The best way to think about the Conservative Party Conference is as a trade fair. You start at a stall for BAE Systems, the arms company. If you want to see the speeches, the entrance to the auditorium is just by Philip Morris International, the tobacco giant, at the back. Scattered between the exhibits, an afterthought: a smattering of baffled councillors and MPs drinking tepid machine coffee and trying to find people to talk to about politics.
Whereas Labour and the Liberal Democrats use their annual party conference to make decisions on postures and policies, the Tories use it to make money. They brought in £5.3 million from the conferences in 2018. The Liberal Democrats, whose conference probably attracts similar numbers of actual door-knocking leafleteers, brought in about £100,000.
There’s a trick to how they get the cash rolling in (and it helps to be in government, of course): the party is selling a strange sort of access. At regular intervals, a glassy-eyed cabinet minister is frogmarched in to feign interest in the stalls.
A video promoting the conference to would-be exhibitors shows Liam Fox, who was once forced to stand down as defence secretary because he allowed a lobbyist to travel around the world with him while posing as his adviser, grinning away at the Cayman Islands stall.

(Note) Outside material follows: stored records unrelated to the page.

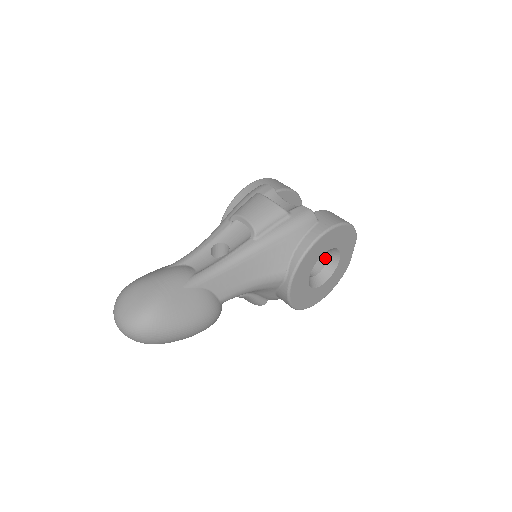
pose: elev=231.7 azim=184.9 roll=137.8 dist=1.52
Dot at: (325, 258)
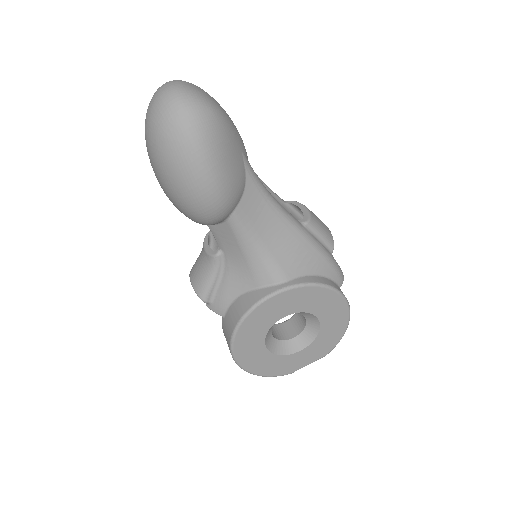
Dot at: (291, 335)
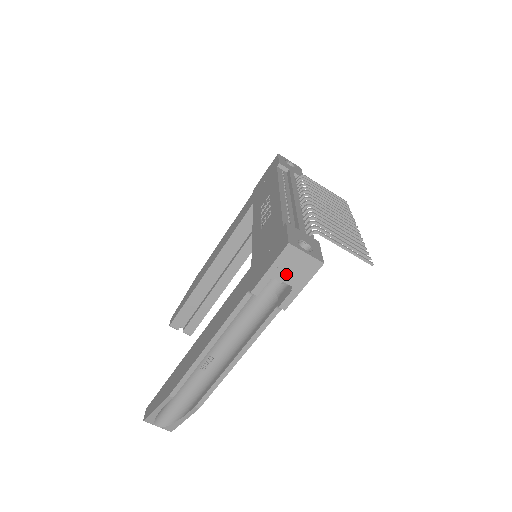
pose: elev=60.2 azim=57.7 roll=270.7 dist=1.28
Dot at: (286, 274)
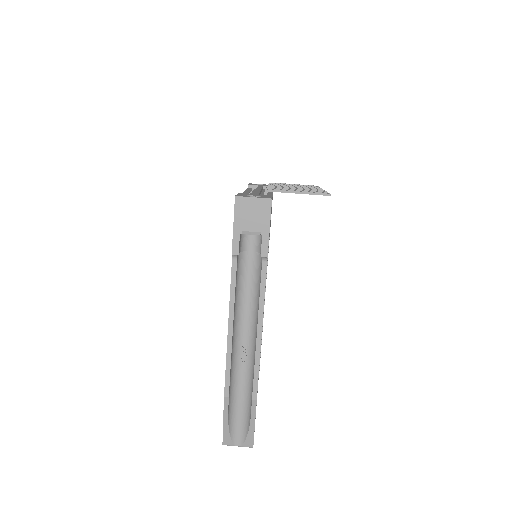
Dot at: (249, 224)
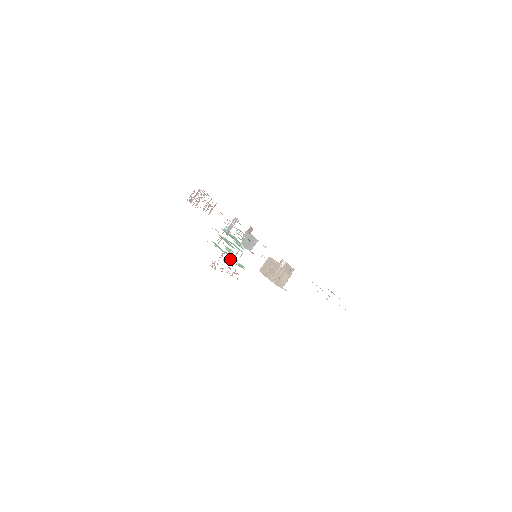
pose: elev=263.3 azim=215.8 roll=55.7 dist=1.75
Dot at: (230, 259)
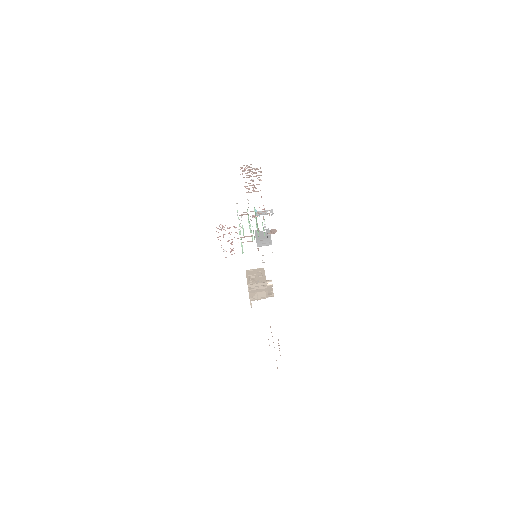
Dot at: occluded
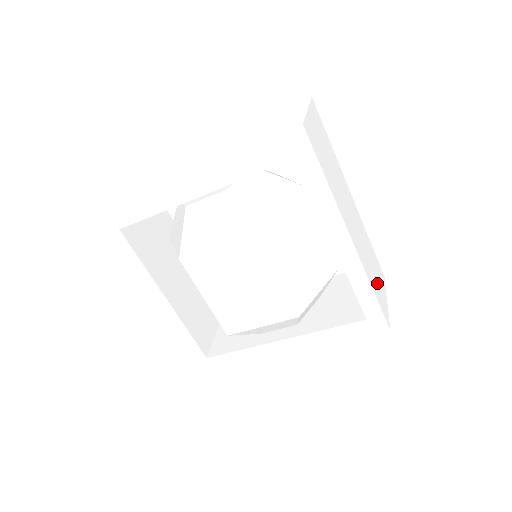
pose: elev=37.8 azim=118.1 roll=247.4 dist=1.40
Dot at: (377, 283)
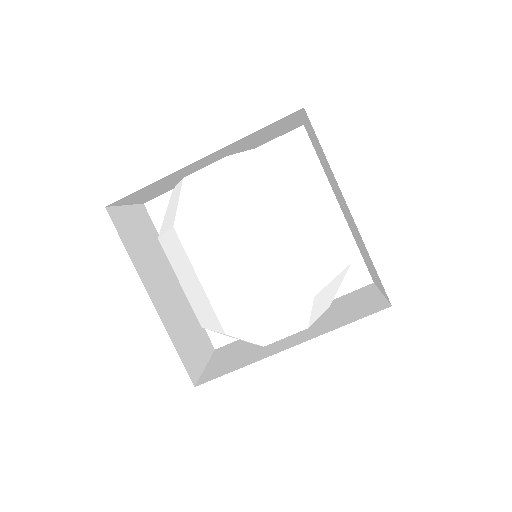
Dot at: occluded
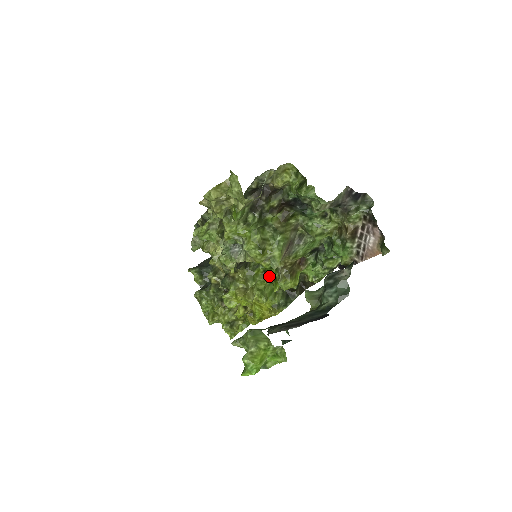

These strange processions move around the hall with reasonable regularity. There is a good sport in watching harried advisers attempt to shield their masters from the party members who come to collar them. Conference, remember, is not an event for the activists: card-carrying Tories are a modest minority – put off by high prices and a lack of opportunities to take part.
So the cross-section of members you get is strange. It is weirdly male, for example. And this is one place where it is easy to find young Tories. This year, they seemed, somehow, extra. Drab Manchester bars on Sunday night, usually a backdrop for messy karaoke, instead heaved with this odd crowd. Most looked dressed for job interviews, but a decent number seemed ready to bag themselves some pheasants.
It was striking, though, who wasn’t there. Tory internal warfare is different to the other parties’. Labour’s internal struggles play out in elections to committees and through bureaucratic in-fighting. But Tories do not have such mechanisms. What the leader says, goes. So civil war takes the form of dropping out.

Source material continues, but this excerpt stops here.